DNA structure regulates gene expression

After years of researching aging in various organisms (yeast, worms, mice) David developed his theory of aging termed the ‘Information Theory of Aging’ which he describes in his book and podcast. Cells contain two main types of information: genetic information which is our DNA and also epigenetic information. How epigenetic information changes as we age is pivotal to David Sinclair’s theory of aging.

Before we discuss his theory, we first need to look at the structure of our DNA. DNA is the genetic code which provides our cells with instructions on how to function. Each cell contains a huge amount of DNA, so it has to be packed neatly into the nucleus of the cell.

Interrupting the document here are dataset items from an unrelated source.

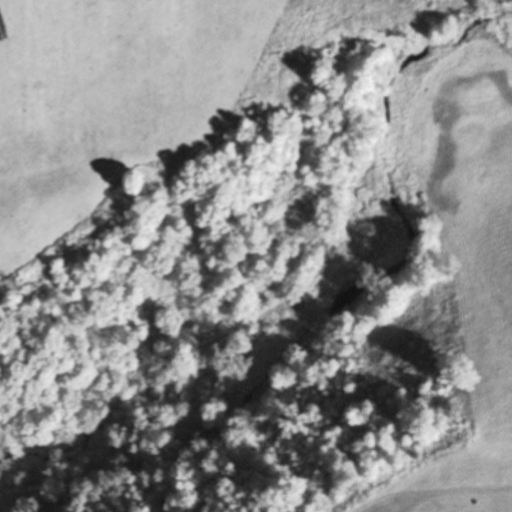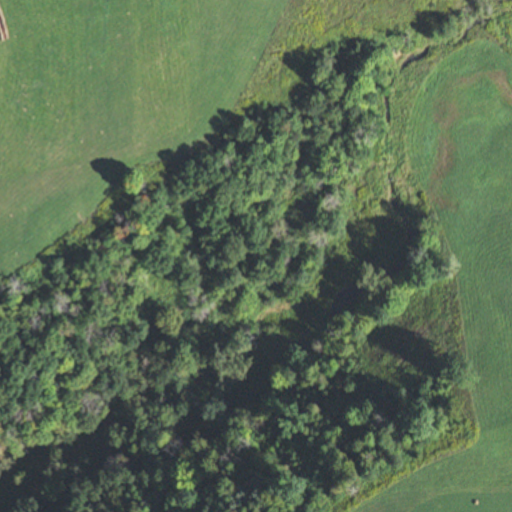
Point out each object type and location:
crop: (115, 78)
crop: (3, 89)
crop: (467, 500)
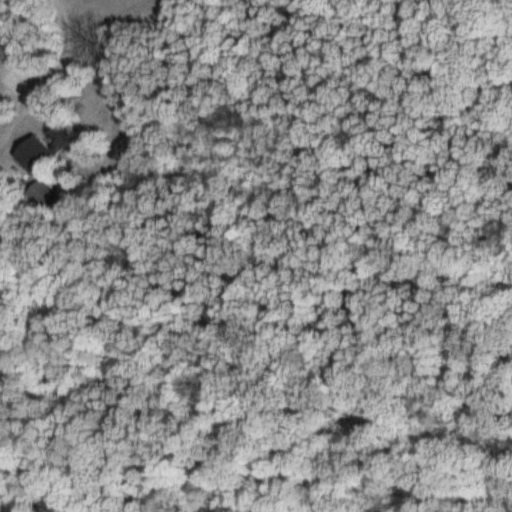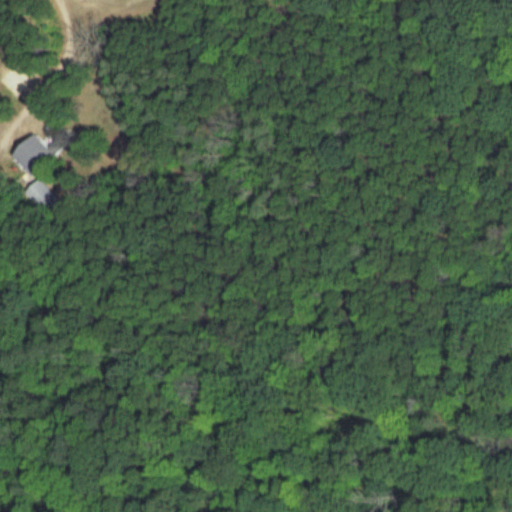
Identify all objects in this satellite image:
building: (43, 158)
building: (42, 194)
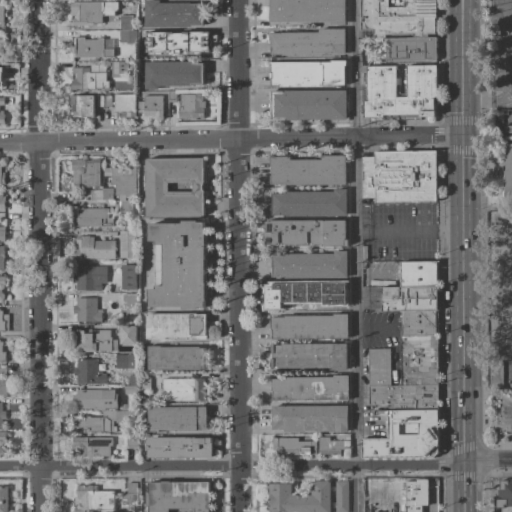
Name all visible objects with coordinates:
road: (511, 6)
building: (89, 11)
building: (305, 11)
building: (307, 11)
building: (0, 12)
building: (86, 12)
building: (2, 13)
building: (172, 14)
building: (172, 14)
building: (397, 16)
building: (397, 18)
building: (124, 22)
building: (126, 22)
building: (127, 36)
building: (1, 40)
building: (305, 42)
building: (176, 43)
building: (177, 43)
building: (308, 43)
building: (90, 48)
building: (91, 48)
building: (407, 49)
building: (410, 49)
road: (460, 50)
road: (511, 50)
building: (117, 67)
building: (117, 67)
building: (307, 73)
building: (172, 74)
building: (172, 74)
building: (306, 74)
building: (0, 77)
building: (87, 77)
building: (1, 80)
building: (88, 80)
building: (399, 91)
building: (399, 92)
building: (172, 96)
building: (99, 101)
building: (107, 101)
road: (475, 101)
road: (501, 101)
building: (306, 104)
building: (307, 104)
building: (81, 105)
building: (122, 105)
building: (124, 105)
building: (82, 106)
building: (151, 106)
building: (189, 106)
building: (191, 106)
building: (0, 107)
building: (148, 107)
building: (1, 112)
road: (460, 116)
building: (498, 124)
building: (507, 128)
traffic signals: (460, 132)
road: (230, 137)
building: (306, 170)
building: (307, 171)
building: (506, 171)
building: (507, 171)
building: (84, 173)
building: (85, 173)
building: (0, 174)
building: (1, 176)
building: (398, 176)
building: (400, 177)
building: (123, 179)
building: (122, 182)
building: (173, 186)
building: (174, 187)
building: (100, 194)
building: (107, 194)
building: (96, 195)
building: (1, 198)
building: (2, 198)
building: (307, 203)
building: (309, 203)
building: (125, 206)
building: (91, 216)
building: (91, 217)
road: (409, 231)
building: (304, 232)
building: (306, 232)
building: (1, 233)
building: (2, 234)
building: (126, 241)
building: (123, 244)
building: (92, 248)
building: (92, 249)
road: (36, 255)
road: (356, 255)
road: (235, 256)
building: (1, 257)
building: (2, 258)
building: (178, 264)
building: (179, 264)
building: (307, 265)
building: (310, 265)
building: (418, 274)
building: (126, 276)
building: (127, 277)
building: (87, 278)
building: (89, 278)
building: (1, 287)
building: (2, 287)
building: (296, 293)
building: (293, 294)
road: (460, 297)
track: (502, 297)
building: (340, 298)
building: (342, 298)
building: (409, 298)
building: (127, 300)
building: (129, 301)
building: (85, 310)
building: (86, 310)
building: (0, 321)
building: (3, 322)
building: (420, 323)
building: (174, 325)
building: (174, 325)
building: (307, 327)
building: (310, 327)
building: (126, 335)
building: (128, 335)
building: (88, 340)
building: (93, 341)
building: (0, 344)
building: (2, 354)
building: (310, 355)
building: (307, 356)
building: (173, 358)
building: (175, 358)
building: (124, 361)
building: (125, 361)
building: (408, 363)
building: (407, 368)
road: (18, 369)
building: (86, 372)
building: (88, 372)
building: (496, 374)
building: (142, 381)
building: (1, 384)
building: (2, 385)
building: (308, 388)
building: (310, 388)
building: (182, 389)
building: (184, 389)
building: (130, 390)
building: (406, 396)
building: (95, 398)
building: (95, 399)
building: (0, 414)
building: (1, 416)
building: (122, 416)
building: (175, 418)
building: (308, 418)
building: (310, 418)
building: (176, 419)
building: (92, 423)
building: (91, 425)
building: (406, 436)
building: (2, 440)
building: (1, 442)
building: (131, 442)
building: (333, 442)
building: (333, 444)
building: (89, 446)
building: (91, 446)
building: (291, 446)
building: (294, 446)
building: (178, 447)
building: (178, 447)
road: (486, 459)
traffic signals: (461, 462)
road: (118, 464)
road: (296, 464)
road: (408, 464)
building: (132, 487)
road: (461, 487)
building: (504, 492)
building: (398, 495)
building: (414, 495)
building: (128, 496)
building: (177, 496)
building: (339, 496)
building: (178, 497)
building: (504, 497)
building: (3, 498)
building: (91, 498)
building: (93, 498)
building: (129, 498)
building: (298, 498)
building: (309, 498)
building: (4, 499)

Within the nucleus, double stranded DNA is wrapped neatly around structures called histones, this looks like beads on a string. These histones are then organized neatly to form chromosomes. For the cell to reach the DNA and interpret it, some parts of the DNA need to be accessible and some parts which are not needed are tightly wrapped up and hidden. 

DNA Structure


Epigenetics controls DNA structure

An important point to note is that all of our cells contain the same DNA. But if all cells contain the same set of DNA instructions, then how do cells have specialized and individual functions? For example, a skin cell looks and functions very differently from a brain cell. This is where epigenetics comes in. Epigenetics attaches different chemical markers on top of DNA which change its structure and how it is packaged up - dictating which parts of the DNA are accessible and which parts are hidden. This means the genes that are open to a skin cell are different to the genes that are available to a brain cell.

The benefit of epigenetics is that it is flexible. Therefore, it can be changed depending on the environment and individual needs of the cell. In fact, it is by altering epigenetics that our lifestyle has such an impact on our biology. For example, exercise causes changes to the cells environment which changes epigenetic markers, DNA accessibility and therefore which genes are expressed. It is via these mechanisms that our lifestyle accounts for around 80% of our longevity while our DNA only accounts for around 20%.


Aging is due to a loss of epigenetic information

The problem is, research has shown that epigenetic information becomes altered as we age, and David Sinclair believes this is a root cause of aging. Genes which shouldn’t be switched on become active, as changes in epigenetic markers mean that the cell accesses large portions of DNA it shouldn’t. This causes cells to lose their specialty and their identity. They no longer behave as they should due to this ‘cellular confusion’ and David Sinclair terms this process ‘ex-differentiation’.

Unlike differentiation which is the process where cells become specialised and gain their cellular identity during development, David Sinclair coined the term ex-differentiation to describe the process by which cells lose this cellular identity and specialization during aging and stop functioning correctly.


David Sinclair Information Theory of Aging

And that is David Sinclair’s Informational Theory of Aging: as we age cells lose epigenetic information, causing changes in DNA structure and gene expression, creating cellular confusion and cells which do not function correctly. Ultimately this causes the Hallmarks of aging that are seen in older cells, and the signs of aging that we feel.